Figure 2 shows the credit risk premium, which is an indicator of the liquidity environment in US financial markets. Although the risk premium has been increasing during 2015, the stability of this premium is still far from the level that would point to a crisis.

 

 

One pessimistic scenario calls for the Fed to trigger a global recession by enacting the wrong policies. The Fed has freehand in enacting policies of its choice and also has capabilities and knowledge that no one else can match. But who can believe this scenario? If no one can have faith in this story, investors will be unable to continue to sell off stocks. Isn’t it obvious that the Fed would never take an action that would cause economic problems?

 

Investors will most likely welcome an interest rate hike as a sign of the Fed’s confidence in the US economy. On the other hand, investors would probably become even more confident if the Fed put off an interest rate hike.
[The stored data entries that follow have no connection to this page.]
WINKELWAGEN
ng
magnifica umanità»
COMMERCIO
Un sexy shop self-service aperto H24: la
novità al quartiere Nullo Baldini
This would show that the Fed has adopted a crisis management stance that could result in QE4 and other additional actions. Consequently, whether or not the FOMC raises the federal funds rate, the outcome of the September FOMC meeting will probably be a signal for investors to start taking on more risk.

 

With growth of the US, Japanese and European economies clearly accelerating, a crisis on the scale of the Asian currency crisis or global financial crisis at this time is inconceivable. This is why investors may start viewing the summer stock market free fall as nothing more than a “midsummer night’s nightmare.”